Posted by Charles Shearer 1 on 21/04/2019 11:53:55:
Hi John,
Oh no! I feel project creep kicking in here. If I understand you correctly I need to physically add said encoder to the linear rail?
Much as I'd like to declare version 1.0 – this intrigues me, I'll have to look into this.
Can they actually have the resolution to detect the microstep sizes I'm using?
Any further detail appreciated.
Thanks
Charles
Charles probably doesn't need to worry about absolute position. He's frame stacking on focus to increase depth of field rather than to improve signal-to-noise as the astronomers do.

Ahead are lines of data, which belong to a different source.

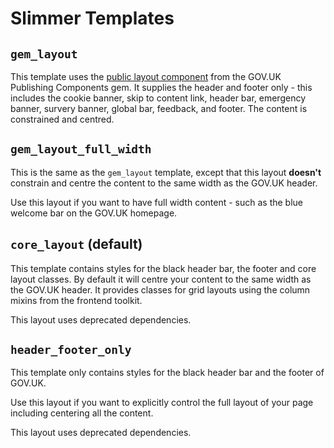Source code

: # Slimmer Templates

## `gem_layout`

This template uses the [public layout component] from the GOV.UK Publishing Components gem. It supplies the header and footer only - this includes the cookie banner, skip to content link, header bar, emergency banner, survery banner, global bar, feedback, and footer. The content is constrained and centred.

## `gem_layout_full_width`

This is the same as the `gem_layout` template, except that this layout **doesn't** constrain and centre the content to the same width as the GOV.UK header.

Use this layout if you want to have full width content - such as the blue welcome bar on the GOV.UK homepage.

## `core_layout` (default)

This template contains styles for the black header bar, the footer and core layout classes. By default it will centre your content to the same width as the GOV.UK header. It provides classes for grid layouts using the column mixins from the frontend toolkit.

This layout uses deprecated dependencies.

## `header_footer_only`

This template only contains styles for the black header bar and the footer of GOV.UK.

Use this layout if you want to explicitly control the full layout of your page including centering all the content.

This layout uses deprecated dependencies.

[public layout component]: https://components.publishing.service.gov.uk/component-guide/layout_for_public
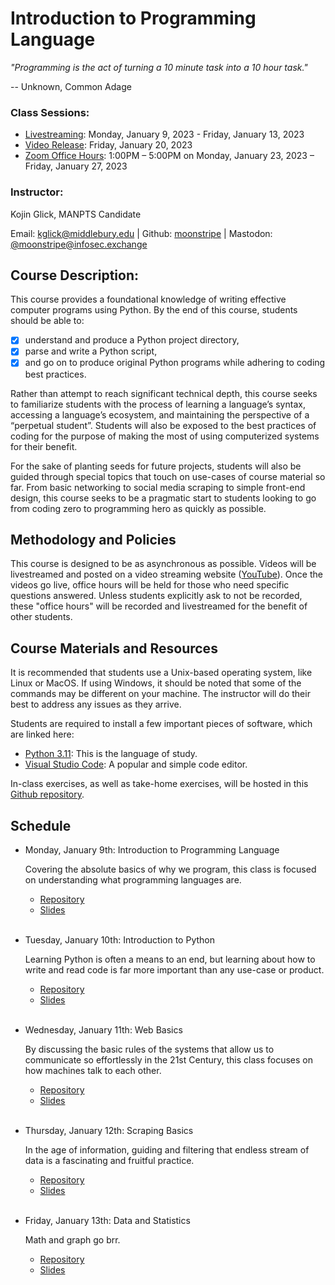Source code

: # Introduction to Programming Language

*"Programming is the act of turning a 10 minute task into a 10 hour task."*

-- Unknown, Common Adage

### Class Sessions:
- [Livestreaming](https://www.twitch.tv/moonstripestream): Monday, January 9, 2023 - Friday, January 13, 2023
- [Video Release](https://www.youtube.com/CTECMIIS): Friday, January 20, 2023
- [Zoom Office Hours](https://middlebury.zoom.us/j/8424697123?pwd=VWJlbndkWVdNc1hZQ3pERFF2YzJEZz09): 1:00PM – 5:00PM on Monday, January 23, 2023 – Friday, January 27, 2023

### Instructor:
Kojin Glick, MANPTS Candidate

Email: [kglick@middlebury.edu](mailto:kglick@middlebury.edu) | Github: [moonstripe](https://github.com/moonstripe) | Mastodon: [@moonstripe@infosec.exchange](https://infosec.exchange/@moonstripe)

## Course Description:

This course provides a foundational knowledge of writing effective computer programs using Python. By the end of this course, students should be able to:
- [x] understand and produce a Python project directory, 
- [x] parse and write a Python script, 
- [x] and go on to produce original Python programs while adhering to coding best practices.

Rather than attempt to reach significant technical depth, this course seeks to familiarize students with the process of learning a language’s syntax, accessing a language’s ecosystem, and maintaining the perspective of a “perpetual student”. Students will also be exposed to the best practices of coding for the purpose of making the most of using computerized systems for their benefit.

For the sake of planting seeds for future projects, students will also be guided through special topics that touch on use-cases of course material so far. From basic networking to social media scraping to simple front-end design, this course seeks to be a pragmatic start to students looking to go from coding zero to programming hero as quickly as possible. 

## Methodology and Policies

This course is designed to be as asynchronous as possible. Videos will be livestreamed and posted on a video streaming website ([YouTube](https://www.youtube.com/playlist?list=PL8pOUmyyjmehqEUiHzhwdus1DpePB4ylW)). Once the videos go live, office hours will be held for those who need specific questions answered. Unless students explicitly ask to not be recorded, these "office hours" will be recorded and livestreamed for the benefit of other students.

## Course Materials and Resources

It is recommended that students use a Unix-based operating system, like Linux or MacOS. If using Windows, it should be noted that some of the commands may be different on your machine. The instructor will do their best to address any issues as they arrive.

Students are required to install a few important pieces of software, which are linked here:

- [Python 3.11](https://www.python.org/downloads/): This is the language of study.
- [Visual Studio Code](https://code.visualstudio.com/download): A popular and simple code editor.

In-class exercises, as well as take-home exercises, will be hosted in this [Github repository](https://github.com/moonstripe/introduction-to-programming-language). 



## Schedule

- Monday, January 9th: Introduction to Programming Language

  Covering the absolute basics of why we program, this class is focused on understanding what programming languages are. 

  - [Repository](https://github.com/moonstripe/introduction-to-programming-language/tree/main/00_introduction_to_programming_language)
  - [Slides](https://docs.google.com/presentation/d/17hKLh53A_JLE-Zls40YYiY5OMow2mZ_8xBmXz_6A4iI/edit?usp=sharing)
<br/><br/>
- Tuesday, January 10th: Introduction to Python

  Learning Python is often a means to an end, but learning about how to write and read code is far more important than any use-case or product.

  - [Repository](https://github.com/moonstripe/introduction-to-programming-language/tree/main/01_introduction_to_python)
  - [Slides](https://docs.google.com/presentation/d/1mJ5GvlaCEirSUQnQ8S_l_g8lS34vB1D4LiyomvkxvWI/edit?usp=sharing)
<br/><br/>
- Wednesday, January 11th: Web Basics

  By discussing the basic rules of the systems that allow us to communicate so effortlessly in the 21st Century, this class focuses on how machines talk to each other.

  - [Repository](https://github.com/moonstripe/introduction-to-programming-language/tree/main/02_web_basics)
  - [Slides](https://docs.google.com/presentation/d/1AEwQCERGp2ngGncckdH9rGDgNOIAPdDs8C6ZPlfsobQ/edit?usp=share_link)
<br/><br/>
- Thursday, January 12th: Scraping Basics
  
  In the age of information, guiding and filtering that endless stream of data is a fascinating and fruitful practice.

  - [Repository](https://github.com/moonstripe/introduction-to-programming-language/tree/main/03_scraping_basics)
  - [Slides](https://docs.google.com/presentation/d/1nrwOEuPM3Sk2jfZ5M5DQA3MXMdI6BXdmdFQOEqcxooU/edit?usp=sharing)
<br/><br/>
- Friday, January 13th: Data and Statistics
  
  Math and graph go brr.

  - [Repository](https://github.com/moonstripe/introduction-to-programming-language/tree/main/04_data_and_statistics)
  - [Slides](https://docs.google.com/presentation/d/1FsSpmf4rx6oiuP9bMah4gyGi4tIHuJQgmeupN1C1feA/edit?usp=share_link)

Given an object like the head of a wasp, I guess Charles would start by focussing a highly magnifying camera lens on the very front of the insects head. As the camera is only in focus in that particular plane, most of the head will be more-or-less blurred, not a good photo. Moving the camera to focus on the middle part produces another image, again mostly blurred but now with the central plane in sharp focus. Repeating after moving the camera to focus on the rear of the head, and you get 3 mostly blurred photos, each of which is good at one point. Focus stacking creates a new picture by combining the in-focus parts of the three duds, essentially by ignoring anything in each image that's blurred.

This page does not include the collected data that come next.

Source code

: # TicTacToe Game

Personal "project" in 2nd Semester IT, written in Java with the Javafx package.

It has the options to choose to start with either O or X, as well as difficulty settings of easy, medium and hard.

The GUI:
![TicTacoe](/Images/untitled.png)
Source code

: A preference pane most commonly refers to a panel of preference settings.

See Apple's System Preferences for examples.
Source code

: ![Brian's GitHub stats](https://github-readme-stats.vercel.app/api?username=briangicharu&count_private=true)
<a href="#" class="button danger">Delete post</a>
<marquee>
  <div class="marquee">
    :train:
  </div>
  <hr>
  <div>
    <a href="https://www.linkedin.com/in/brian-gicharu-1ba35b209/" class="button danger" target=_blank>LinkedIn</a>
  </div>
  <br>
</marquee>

Charles hasn't said what his lens is, but no doubt it's far more tightly focussed than would allow a good photo to be captured from only 3 images, hence he proposes to take 2 or 3 hundred. Provided he has a reasonably spaced sequence of images it should work without any need for CNC-level precision or accuracy. I don't think focus stacking needs to know how far the camera is moved, nor is it critical to move the camera exactly the same distance each time. A few missed steps resulting in duplicate images are unlikely to make much difference. The software cares little what the distance between frames actually is; whatever image it gets, blur is suppressed and focus retained.
What might cause trouble is moving the camera backwards and forwards during a run. As moving the camera along the rail alters the apparent size of the subject the focus stacking software likely compensates by resizing frames on the assumption camera movement is linear. Either forwards or backwards, but never a mixture.
The number of steps needed to get a good composite is related to the depth of focus of the lens. Too few steps and the composite will be inferior to the best possible, too many steps wastes time because adjacent photos don't differ enough in focus to matter, and they increase the risk of unwanted artefacts appearing due to computer processing.